== REQUIRED ACTION ==
Could you reproduce every entry as it stands, leaving the pictures behind?

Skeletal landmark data
○ ○ ○ ○ ○ ○ ○

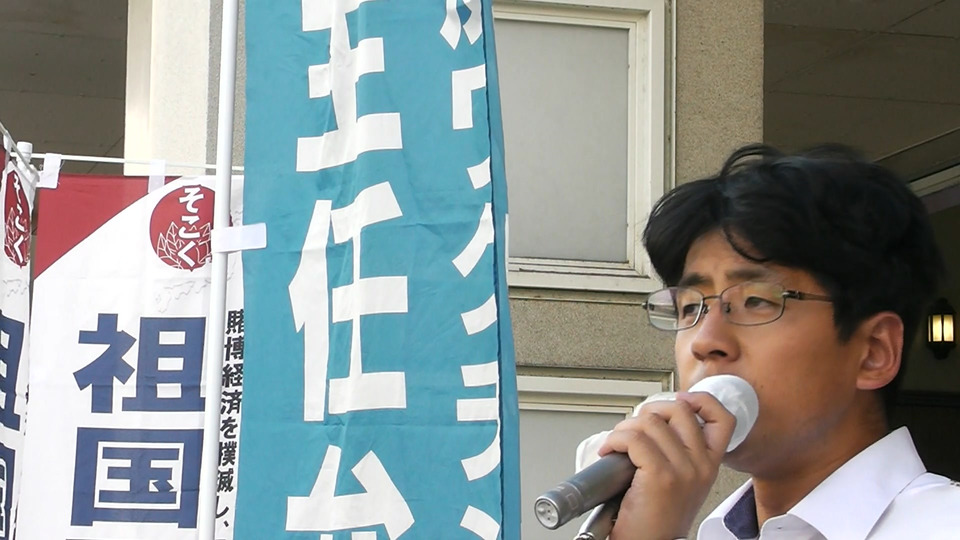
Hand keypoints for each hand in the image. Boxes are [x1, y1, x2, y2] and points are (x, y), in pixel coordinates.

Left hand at [598, 392, 735, 539]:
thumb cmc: (657, 518)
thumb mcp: (682, 482)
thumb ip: (680, 451)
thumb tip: (655, 419)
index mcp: (710, 464)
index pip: (722, 418)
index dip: (701, 399)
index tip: (679, 400)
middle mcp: (701, 464)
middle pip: (678, 409)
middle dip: (648, 411)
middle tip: (634, 428)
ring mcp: (683, 469)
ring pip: (649, 422)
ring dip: (624, 428)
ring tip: (617, 444)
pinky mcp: (661, 476)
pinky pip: (633, 439)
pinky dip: (615, 440)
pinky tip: (610, 451)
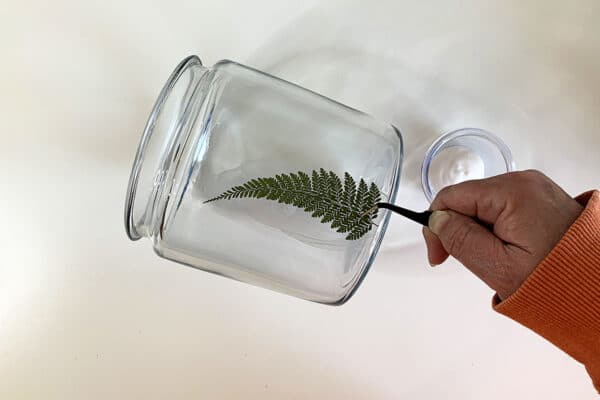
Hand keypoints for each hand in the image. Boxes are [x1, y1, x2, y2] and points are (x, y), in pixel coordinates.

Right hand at [423, 170, 583, 299]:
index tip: (438, 255)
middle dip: (459, 230)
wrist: (598, 287)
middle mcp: (523, 182)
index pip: (450, 197)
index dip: (436, 225)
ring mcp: (533, 189)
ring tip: (495, 259)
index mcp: (511, 192)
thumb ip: (460, 239)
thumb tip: (437, 220)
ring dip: (478, 232)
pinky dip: (496, 229)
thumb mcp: (496, 265)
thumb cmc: (557, 278)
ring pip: (482, 206)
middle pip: (466, 200)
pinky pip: (502, 209)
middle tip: (469, 262)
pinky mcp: (539, 199)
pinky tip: (507, 250)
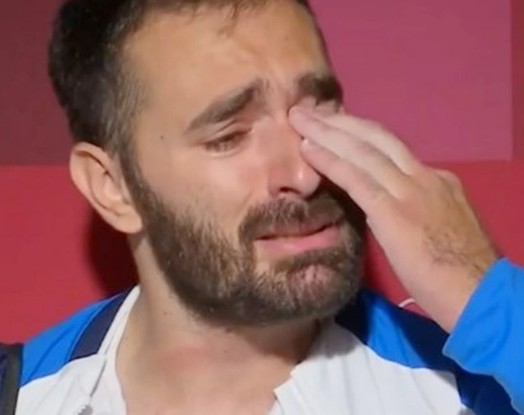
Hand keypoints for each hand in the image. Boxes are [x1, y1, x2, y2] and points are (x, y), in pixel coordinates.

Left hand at [289, 107, 498, 331]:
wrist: (481, 293)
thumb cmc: (461, 272)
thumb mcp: (443, 228)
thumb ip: (417, 211)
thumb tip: (391, 208)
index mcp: (436, 180)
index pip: (391, 150)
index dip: (359, 136)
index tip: (336, 127)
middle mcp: (423, 176)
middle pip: (376, 138)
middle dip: (340, 121)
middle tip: (309, 110)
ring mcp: (410, 190)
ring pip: (363, 150)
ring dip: (327, 132)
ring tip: (299, 118)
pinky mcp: (393, 211)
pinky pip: (355, 178)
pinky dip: (329, 160)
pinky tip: (308, 149)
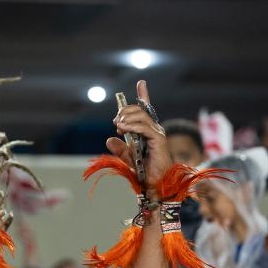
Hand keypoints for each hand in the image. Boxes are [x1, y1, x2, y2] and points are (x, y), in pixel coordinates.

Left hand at [107, 80, 168, 194]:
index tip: (141, 83)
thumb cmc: (144, 173)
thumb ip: (120, 149)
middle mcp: (155, 129)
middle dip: (125, 111)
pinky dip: (132, 126)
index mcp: (148, 131)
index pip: (146, 110)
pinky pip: (144, 127)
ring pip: (141, 116)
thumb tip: (109, 139)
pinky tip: (123, 129)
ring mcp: (157, 133)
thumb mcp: (128, 158)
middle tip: (115, 122)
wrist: (154, 184)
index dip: (144, 95)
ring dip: (126, 118)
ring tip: (117, 126)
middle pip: (140, 110)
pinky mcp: (158, 140)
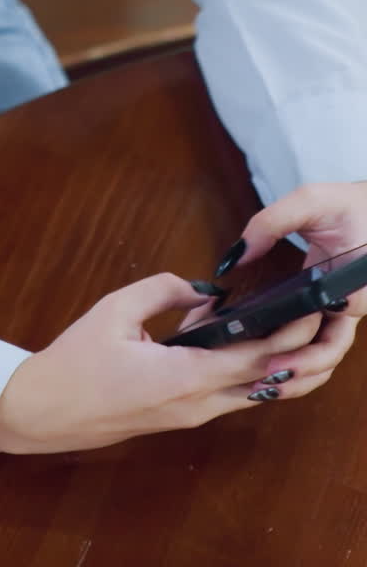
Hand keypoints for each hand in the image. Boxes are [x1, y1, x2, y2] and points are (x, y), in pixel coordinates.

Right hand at [0, 273, 320, 453]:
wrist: (44, 410)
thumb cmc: (74, 362)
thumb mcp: (115, 309)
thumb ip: (163, 290)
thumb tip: (203, 288)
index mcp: (182, 378)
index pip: (254, 360)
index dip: (287, 337)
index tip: (307, 312)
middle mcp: (195, 404)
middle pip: (263, 382)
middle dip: (292, 352)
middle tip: (308, 317)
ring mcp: (189, 416)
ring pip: (247, 392)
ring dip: (269, 363)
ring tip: (281, 324)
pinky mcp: (180, 416)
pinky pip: (224, 393)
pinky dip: (240, 369)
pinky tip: (230, 337)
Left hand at [213, 181, 366, 403]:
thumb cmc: (345, 203)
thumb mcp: (308, 201)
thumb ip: (269, 224)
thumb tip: (234, 257)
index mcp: (355, 283)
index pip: (336, 326)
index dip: (308, 348)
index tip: (276, 356)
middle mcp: (353, 303)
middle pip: (332, 351)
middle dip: (302, 370)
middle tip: (266, 376)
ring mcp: (343, 310)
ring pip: (326, 355)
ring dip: (300, 375)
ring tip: (260, 387)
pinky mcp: (332, 310)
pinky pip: (318, 343)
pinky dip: (298, 361)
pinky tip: (266, 369)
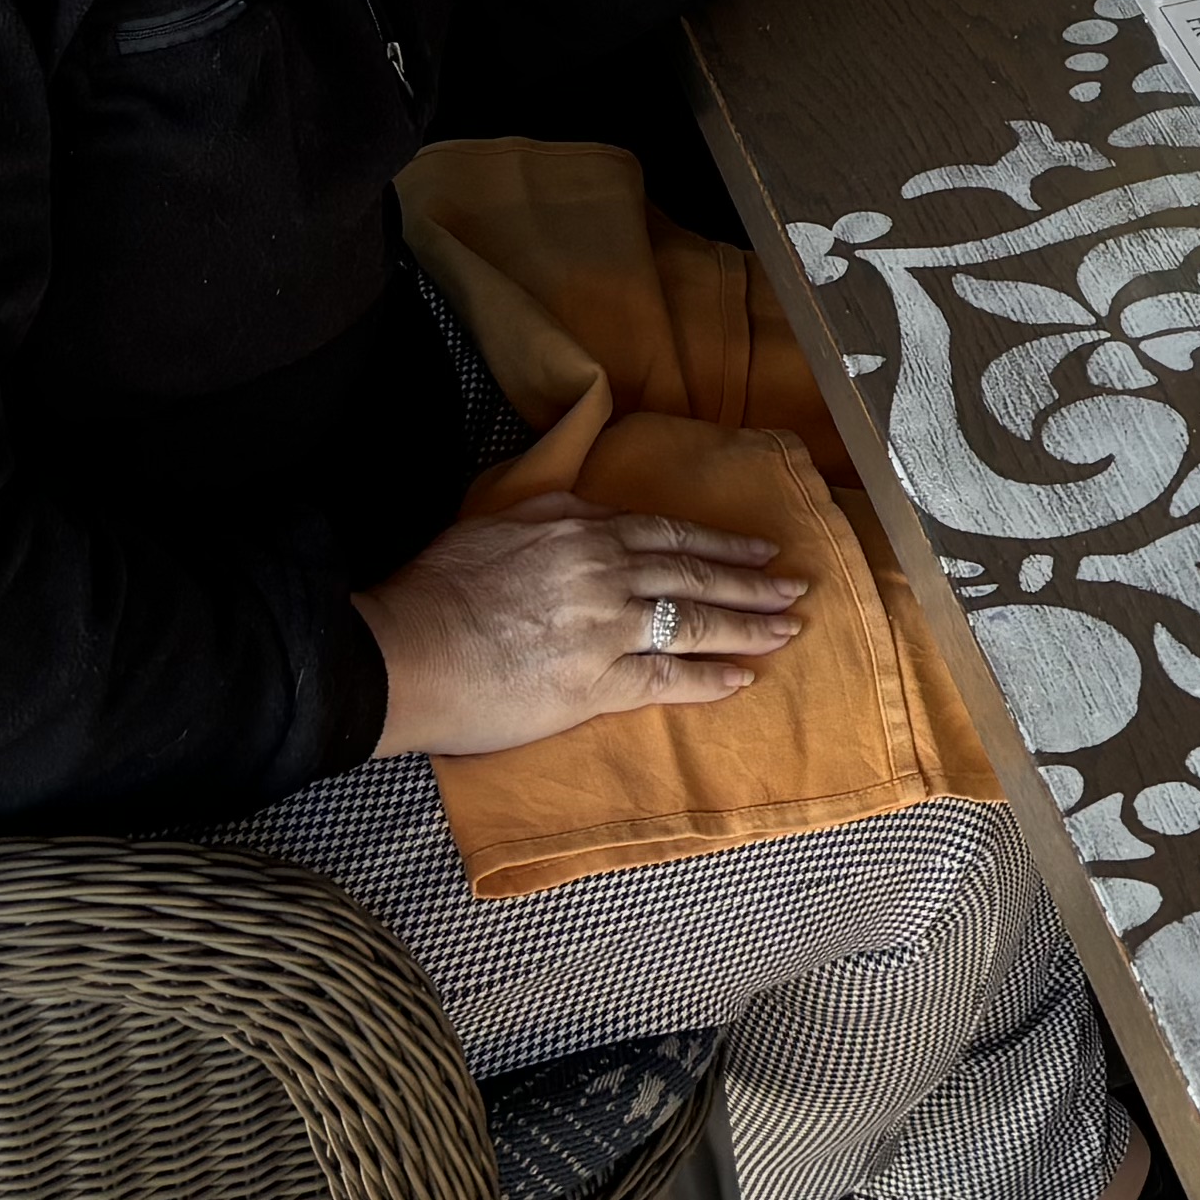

○ ○ ○ ○ ○ ○ ○

== THE ANSWER ==
Hand keypoints for each hand in the image. Boxes are [x1, y1, x2, y2] and points are (x, y), in pixel coordinates.

Left hand at [598, 392, 735, 539]:
thumb cmc: (657, 518)
thumb mcp: (682, 482)
thumb ip: (680, 451)
thumb tip: (655, 419)
index mcp: (710, 464)
index pip: (722, 418)
index dip: (701, 399)
index tip: (679, 400)
middle mcp: (701, 464)
middle pip: (678, 409)
middle dip: (648, 411)
middle tip: (634, 428)
ring mcp: (683, 469)
ring pip: (649, 422)
ring dip: (624, 428)
ring tip: (617, 444)
pinky mcp: (661, 476)
pinky pip: (633, 439)
pinky dip: (615, 440)
pinky tip: (610, 451)
Hand keypoints for each hand in the image. Boxes are [x1, y1, x2, y2] and points are (x, y), in pixel coordinates.

Right hand at [423, 170, 583, 299]:
index tip: (438, 255)
middle dip: (459, 230)
wrist: (598, 287)
middle mcp: (523, 182)
index pip: (450, 197)
index dip: (436, 225)
ring mcp: (533, 189)
ring tip: (495, 259)
index mcp: (511, 192)
thumb ip: (460, 239)
thumb tip: (437, 220)
ring dip: (478, 232)
pinky dip: (496, 229)
thumb mcp: (496, 265)
thumb cmc: (557, 278)
ring pip: (482, 206)
middle pip: (466, 200)
pinky pip: (502, 209)
middle tip: (469, 262)
pinky mcp: (539, 199)
pinky tip: (507, 250)
Hand keypoints for each hand in the image. Boxes are [x1, y1, x2, y2] and points are (x, y), in pixel coordinates.

Left hand at [289, 107, 498, 331]:
wrist: (481, 293)
thumb cmc: (461, 272)
thumb mcp: (443, 228)
thumb ip: (417, 211)
thumb tip: (391, 208)
index mcp: (436, 180)
index pip: (391, 150)
index dip: (359, 136)
index tip: (336, 127)
middle mcp: (423, 176)
middle pip: (376, 138)
middle dip: (340, 121)
middle tip: (309, 110)
ring mcp: (410, 190)
ring pip: (363, 150)
ring dip: (327, 132)
ring tip: (299, 118)
pinky mcp: (393, 211)
pinky pip: (355, 178)
pinky dip: (329, 160)
pinky tip: (308, 149)
Hand keypoints for each hand in the image. Boxes are [x1, y1, x2, y2] and points are (x, y), in pixel coordinates.

Left hand at [107, 80, 168, 194]:
index tip: (141, 83)
thumb cmc: (144, 173)
thumb ip: (120, 149)
middle mcp: (155, 129)
middle dip: (125, 111)
pinky dip: (132, 126)
index mcp: (148, 131)
index pip: (146, 110)
pinky pip: (144, 127)
ring pip: (141, 116)
thumb tip: (109, 139)
pinky tip: (123, 129)
ring mcp: (157, 133)
thumb mcp: (128, 158)
middle tip: (115, 122)
wrist: (154, 184)
index dip: (144, 95)
ring dip: (126, 118)
ring tip: (117, 126)
middle pip: (140, 110)
pinky mcp: (158, 140)
Hand keypoints for each hand in the image. Boxes are [x1, y1, x2, y2] and points are (x, y), in pixel coordinates.

Right hand at [0, 273, 320, 453]:
wrist: (44, 410)
thumb cmc: (74, 362)
thumb mcp: (115, 309)
thumb ip: (163, 290)
thumb tip: (203, 288)
index mcp: (182, 378)
index pip: (254, 360)
index dip: (287, 337)
index tip: (307, 312)
middle mcp: (195, 404)
middle pip: (263, 382)
middle dip: (292, 352)
middle tip: (308, 317)
ring mcp: (189, 416)
ring pip: (247, 392)
ring dip: (269, 363)
ring tip: (281, 324)
pinky mcp: (180, 416)
pinky pip: (224, 393)
pinky dip: (240, 369)
pinky tip: (230, 337)
Left hand at [213, 181, 366, 403]:
thumb cmc: (345, 203)
thumb mcp: (308, 201)
thumb ip: (269, 224)
thumb tip: (234, 257)
index mcp: (355, 283)
index pip: (336, 326)
index dip: (308, 348)
index tip: (276, 356)
middle mcp: (353, 303)
middle pip: (332, 351)
middle dip: (302, 370)
middle tip: (266, 376)
ring mcp: (343, 310)
ring pip: (326, 355)
ring dip: (300, 375)
ring tip: (260, 387)
pinky mcp: (332, 310)
pinky pip: (318, 343)
pinky dip: (298, 361)
pinky tip: (266, 369)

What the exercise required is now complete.